[LISTE DES ACTIVITÉS]:
1: Relevez, dans la fiche consacrée à Das Rheingold, les intitulés de fonction placés après « Détails » et avant le rôle de Fasolt.
2: Selon la fiche sur Das Rheingold, à quelle date et dans quelle ville l'œuvre a-t-elle été créée ?
3: Reprenez le compte rendu de Das Rheingold à Bayreuth à la suite de sa dernière phrase.

[EXTRAIT SOURCE]:
Der Ring des Nibelungen
Das Rheingold
Prologue en 4 scènes
Livret et musique de Richard Wagner (1813-1883)
Création à Munich le 22 septembre 1869

Détails

Mise en scène
Valentin Schwarz

Décors
Andrea Cozzi

Costumes
Andy Besuch

Dramaturgie
Konrad Kuhn

Lumières
Nicol Hungsberg, Reinhard Traub

Vidéo
Luis August Krawen

 

Fasolt
Patrick Zielke

Fafner
Tobias Kehrer

Freia
Christina Nilsson

Wotan
Tomasz Konieczny

Alberich
Olafur Sigurdarson

Loge
Daniel Behle

Froh
Mirko Roschkowski

Erda
Anna Kissjudit

Mime
Ya-Chung Huang

Woglinde
Katharina Konradi

Wellgunde
Natalie Skrycka

Flosshilde
Marie-Henriette Reinhold

Fricka
Christa Mayer

Donner
Nicholas Brownlee

Bayreuther Festspielorchester

Direction musicale
Simone Young

 

Bayreuth, Festspiele, vendredi 15 août 2025, 18h

Peut-on prétendre mêler nombrilisme scénique et génie interprétatif ? (Question rhétorique).

[DONNÉES FOURNIES]:
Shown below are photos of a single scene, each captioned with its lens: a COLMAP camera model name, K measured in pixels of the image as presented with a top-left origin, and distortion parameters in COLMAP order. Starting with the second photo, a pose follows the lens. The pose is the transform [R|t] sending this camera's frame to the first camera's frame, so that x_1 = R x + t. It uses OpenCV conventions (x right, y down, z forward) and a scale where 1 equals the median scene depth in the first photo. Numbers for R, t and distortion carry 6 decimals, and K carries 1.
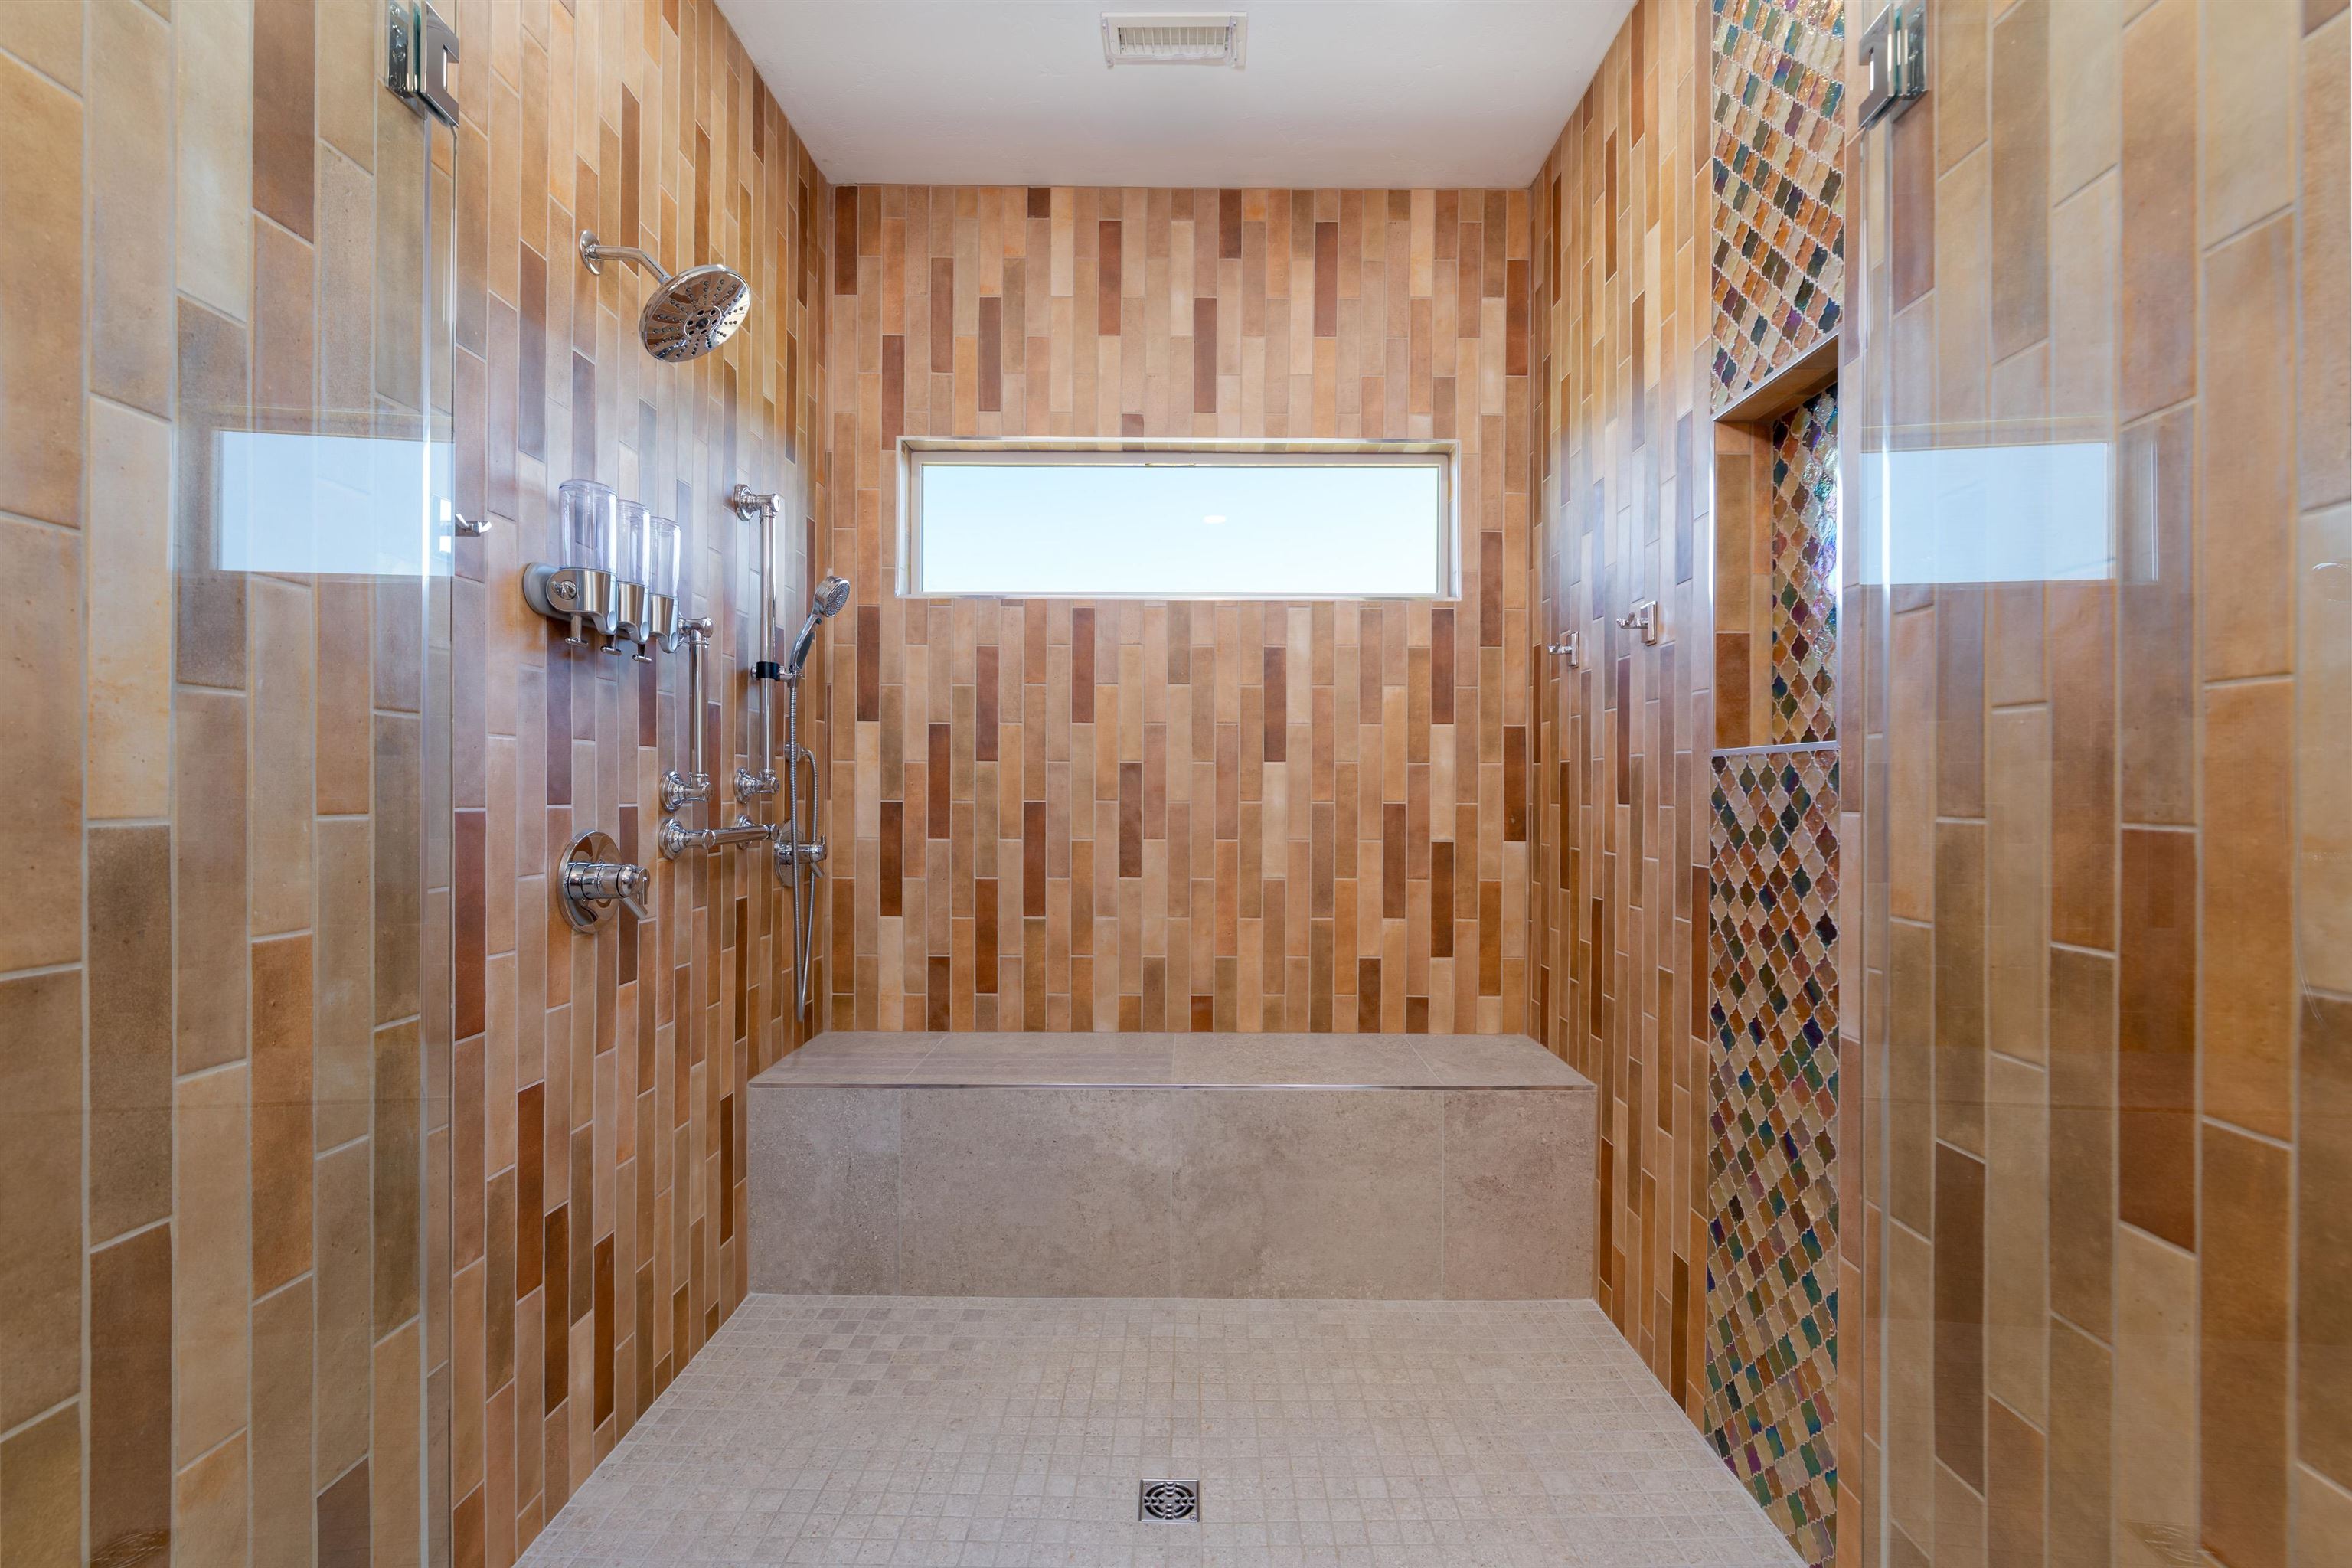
lens RADIAL K [[1009.8, 0, 1177.3], [0, 1009.8, 791.1], [0, 0, 1]] dist [0.001467, 0.000078]
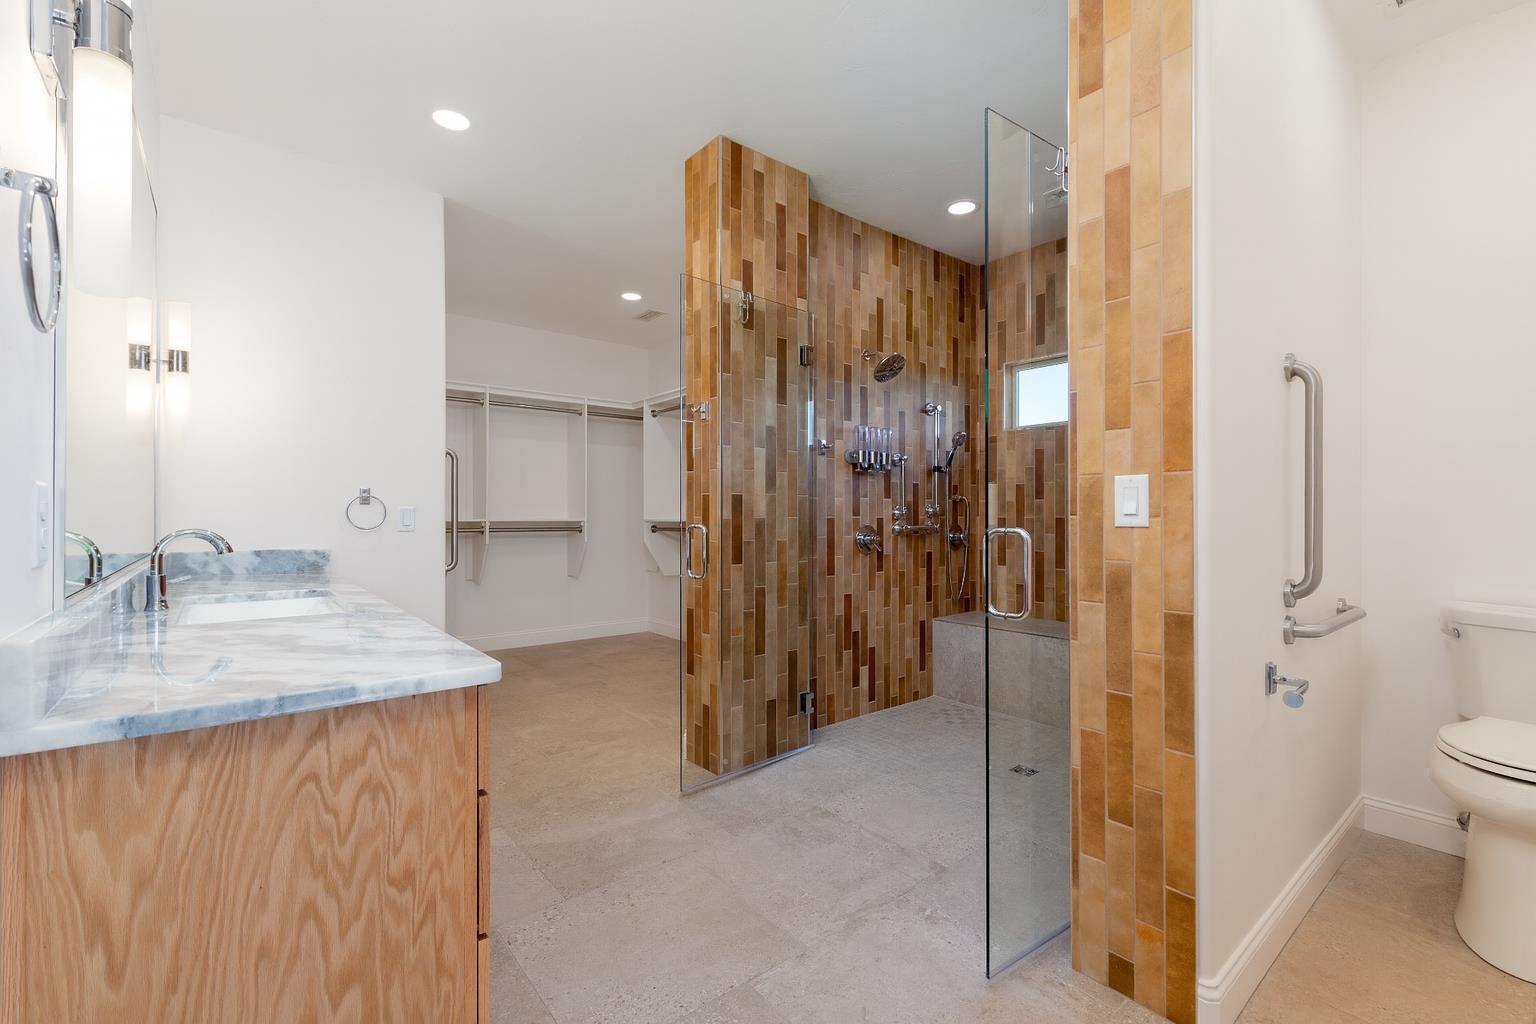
lens RADIAL K [[626.8, 0, 764.1], [0, 626.8, 510.8], [0, 0, 1]] dist [0.000751, 0.000001]
pose [[0.627234, -0.008127, -0.778789, 0.742271], [0.001485, 0.999956, -0.009239, 0.011476], [0.778830, 0.004638, 0.627219, -0.518535]]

[RÉPONSES PAR ACTIVITÉ]:
1: Mise en scène, Décors, Costumes, Dramaturgie, Lumières, Vidéo

2: Le 22 septembre 1869, à Munich.

3:
Le Wotan (Tomasz Konieczny) de ce Ring obligé de jouer du vibrato (mais avec une technique très sûre, pour masquer les insuffisances des extrêmes de sa tessiture et parfois du médium, sans parler de la projection), est ici un riche industriel autoritaire, aux beaux restes, en short puis en costume clair. Voilà qui est à l’image de cette proposition scénique : presque impressionnante à l’extérieur, compliquée à lire mais vide à l’intérieur.
Seul beau moment bouleversant de cette soirée : l’intervention d’Erda (superbe Anna Kissjudit) au quatrième tableau, (c’est tard) car soudain l’orchestre jusqu’ici souvent banal, se transcende, la suit et s’élève à la hauteur mythique du moment qu’on espérait vainement.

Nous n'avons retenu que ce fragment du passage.